The specifics of installing Tesseract on your machine will depend on your operating system, but in general there are three basic steps required:
- Installing the Leptonica library which handles the image analysis and processing required by Tesseract. Files are located here: http://www.leptonica.com/download.html
- Installing Tesseract source; files can be downloaded here.
- Installing the Tesseract language data, available from the same download link above. It is possible to download multiple languages and call them simultaneously (more on this below). For my OCR testing process I downloaded and used the English data files.
If you’ve installed the Tesseract language data as described above you’ve already seen the quite substantial list of supported languages. Once you’ve copied the languages to the tessdata folder they can be invoked on the command line with the -l parameter. For example:
tesseract example.jpg out -l eng
In my tests I only used the English language training data, but what if your corpus contains texts with mixed languages?
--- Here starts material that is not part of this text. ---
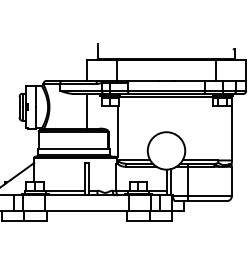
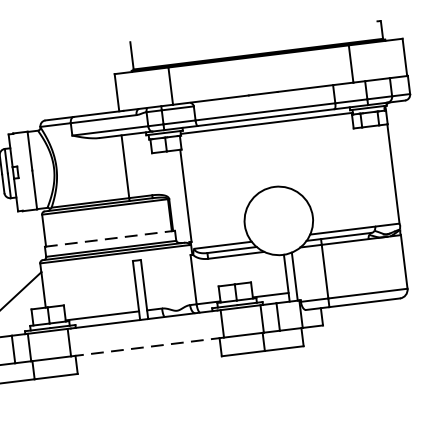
line: (73, 149) -> (109, 239), solid -> dashed
line: (87, 210) -> (148, 346), solid -> dashed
You should be able invoke two languages at once like so:
tesseract example.jpg out -l eng+spa
This obviously requires that you either have a list of expected languages that you invoke each time, or that you choose the language at the time of processing, perhaps based on the metadata of an object. I expect there will be an impact to processing times if you invoke Tesseract with a long list of languages since it would have to check each token against several dictionaries. That’s just a guess, though.
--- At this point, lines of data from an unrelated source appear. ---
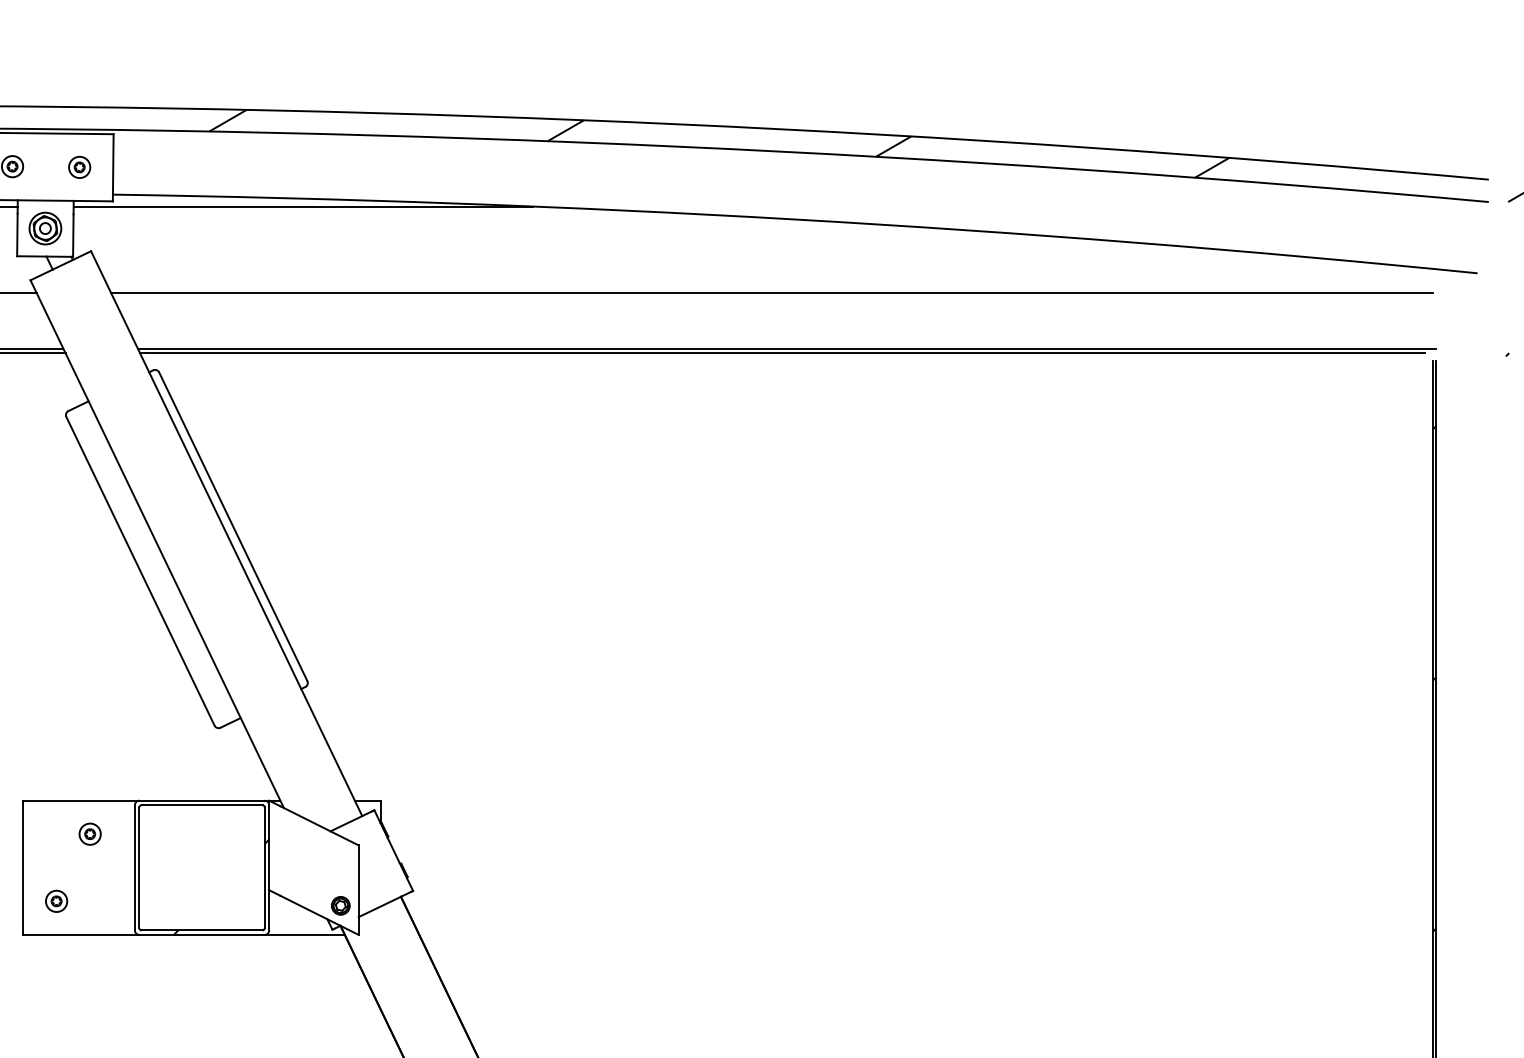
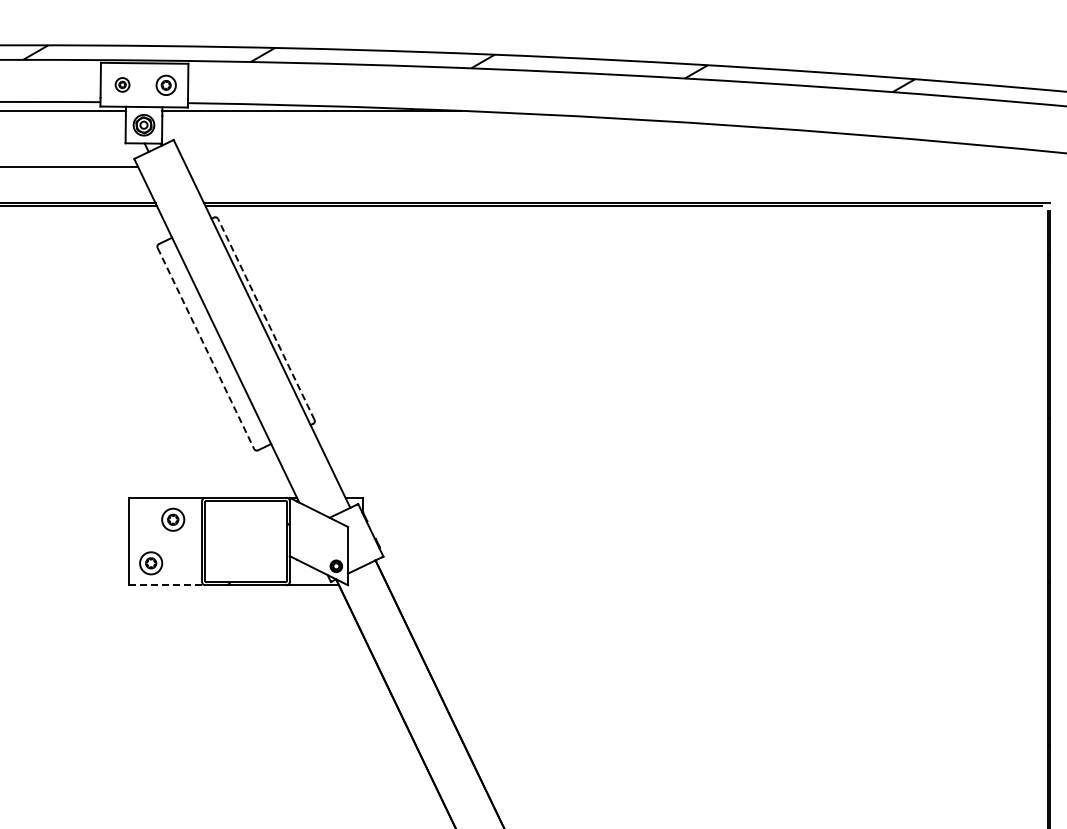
part: (79, 167) -> (166, 85), size x1.4
line: (770, 291) -> (616, 166), removed
line: (233, 526) -> (266, 319), solid -> dashed
line: (141, 571) -> (206, 348), solid -> dashed
part: (89, 833) -> (172, 519), size x1.6
part: (56, 901) -> (151, 563), size x1.6
line: (81, 935) -> (167, 585), solid -> dashed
By default Tesseract produces plain text files. I did however confirm that the software could produce hOCR. To achieve this, you need to create a config file in the same directory as Tesseract with the single line:
Then you can invoke tesseract with:
tesseract input.tiff output -l eng +myconfig
The hOCR output might be a helpful step in generating ‘smart’ PDFs from your images. There are even several scripts out there to do just that; for example, hocr-pdf.
There is not much documentation available for Tesseract, but there is some anecdotal information available on sites like StackOverflow. In general, it is suggested to do some preprocessing of your images before running them through Tesseract. For example, full color magazine pages might benefit from ‘grayscale’ processing and certain more vintage documents, where the text is often blurred, might benefit from some contrast. A popular solution for this kind of image conversion is ImageMagick. A simple grayscale invocation of the ImageMagick tool looks like:
convert example.jpg -type grayscale
If you want to adjust the images DPI (say to 300, which is often recommended for optimal OCR) try:
convert example.jpg -density 300 -type grayscale
Also recommended is a script called textcleaner available from Fred’s ImageMagick Scripts. Much of what is contained in this script eludes me, but it seems to merge a dozen or so different conversions all with the intent of producing the most readable text possible. I saw Fred’s work cited often within OCR discussions. Here’s how to invoke textcleaner with the added grayscale step:
textcleaner -g $i
As I mentioned above, Tesseract itself does not come with much documentation, and the more ephemeral community-produced literature is fragmented and often hard to find. So, I hope this is helpful to someone who is just getting started with Tesseract.